When to choose which design

The decision tree is short:

  • Pick this (Part 6) reference design if you’re greenfielding, you can build a DCI, your applications don’t pin on source, and you want the bandwidth.
  • Pick the constrained design (Parts 1–5) if you have any of: legacy source-pinning apps you can’t change, no budget for a DCI, smaller-blast-radius operational preference (a real and respectable choice in some shops), or DCs operated by separate teams with different SLAs.
  • Pick a phased migration if you’re somewhere in between. Start with the constrained design (it works), build the DCI, switch to dual-active when the DCI is proven, enable ADVPN when the spoke security posture is uniform.

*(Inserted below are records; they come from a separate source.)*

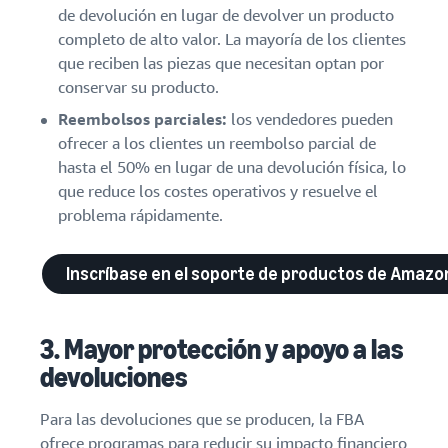
de devolución en lugar de devolver un producto
completo de alto valor. La mayoría de los clientes
que reciben las piezas que necesitan optan por
conservar su producto.
Reembolsos parciales:
los vendedores pueden
ofrecer a los clientes un reembolso parcial de
hasta el 50% en lugar de una devolución física, lo
que reduce los costes operativos y resuelve el
problema rápidamente.
Inscríbase en el soporte de productos de Amazo
3. Mayor protección y apoyo a las
devoluciones
Para las devoluciones que se producen, la FBA
ofrece programas para reducir su impacto financiero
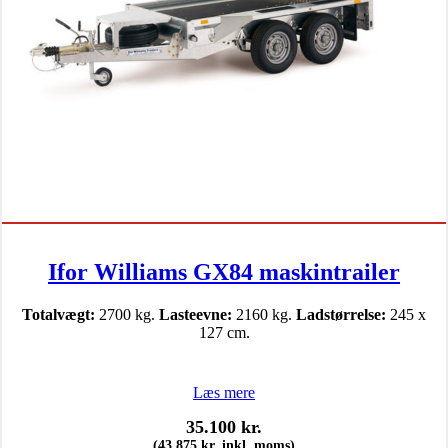
Ifor Williams GX84 maskintrailer
Totalvægt:
2700 kg.
Lasteevne:
2160 kg.
Ladstørrelse:
245 x
127 cm.
Læs mere
35.100
kr.
(
43.875
kr.
inkl. moms)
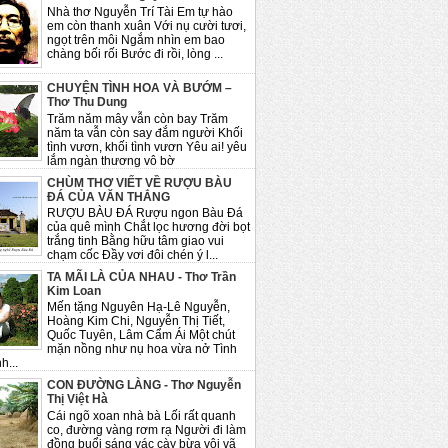
Nhà thơ Nguyễn Trí Tài Em tự hào
em còn thanh xuân Với nụ cười tươi,
ngọt trên môi Ngắm nhìn em bao
chàng bối rối Bước đi rồi, lòng ...
CHUYỆN TÌNH HOA VÀ BƯỚM –
Thơ Thu Dung
Trăm năm mây vẫn còn bay Trăm
năm ta vẫn còn say đắm người Khối
tình vươn, khối tình vươn Yêu ai! yêu
lắm ngàn thương vô bờ
CHÙM THƠ VIẾT VỀ RƯỢU BÀU
ĐÁ CỦA VĂN THẮNG
RƯỢU BÀU ĐÁ Rượu ngon Bàu Đá
của quê mình Chắt lọc hương đời bọt
trắng tinh Bằng hữu tâm giao vui
chạm cốc Đầy vơi đôi chén ý l...
TA MÃI LÀ CỦA NHAU - Thơ Trần
Kim Loan
Mến tặng Nguyên Hạ-Lê Nguyễn,
Hoàng Kim Chi, Nguyễn Thị Tiết,
Quốc Tuyên, Lâm Cẩm Ái Một chút
mặn nồng như nụ hoa vừa nở Tình
h...
CON ĐƯỜNG LÀNG - Thơ Nguyễn
Thị Việt Hà
Cái ngõ xoan nhà bà Lối rất quanh
co, đường vàng rơm rạ Người đi làm
đồng buổi sáng vác cày bừa vội vã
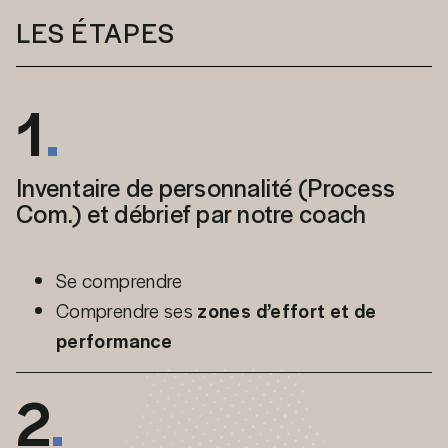
LES ÉTAPES
1
.
Inventaire de personnalité (Process
Com.) et débrief par notre coach
Se comprendre
Comprendre ses
zones d’effort et de
performance
2
.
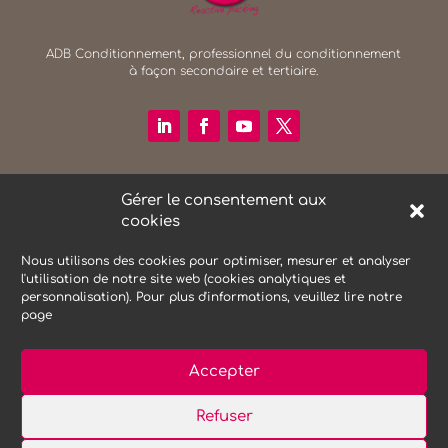
ADB Conditionnement, professionnel du conditionnement
à façon secondaire et tertiaire.
RECHERCHER SUR LE SITE
Gérer le consentement aux
Search Button
cookies
Search
for:
Nous utilisons des cookies pour optimiser, mesurer et analyser
l'utilisation de notre site web (cookies analytiques et
personnalisation). Pour plus d'informations, veuillez lire notre
NEWSLETTER
page
Accepter
Refuser
Mentions Légales
Protections des données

Either design, properly built, will converge in 1–3 seconds. Either will survive a hub failure without users noticing if the application is well-behaved. The choice is about what you’re optimising for outside the failure mode — bandwidth utilisation, blast radius, simplicity of reasoning.

Series wrap (for real this time)

Six parts, two designs, one reference topology family. The bits worth taking away:

  • Pick the design that matches the constraints, not the one that looks newest. Active/standby still ships in 2026. Defend it when it’s right; replace it when the constraints lift.
  • BGP-on-loopback, BFD on tunnels and BGP, hold/keepalive at 3/9, OSPF (where used) at 1/4, BFD tx 250 / mult 5 — those are the convergence-tuning numbers that work, regardless of which design is running.
  • SD-WAN SLA is the layer that catches failures the routing can’t see. In active/standby it’s the soft-failure detector. In dual-active it’s the application steering layer. Either way, design the health-check target carefully.
  • The DCI is the dependency that unlocks everything else. If you can build it, build it.

If a future post is going to push this further, it’s about the bits that needed their own series the moment they came up: FortiManager templating to make either design operable at scale, FortiSASE if cloud-delivered hubs change the failure model, and the segmentation story if ADVPN shortcuts cross trust boundaries. None of that fit here. Series done.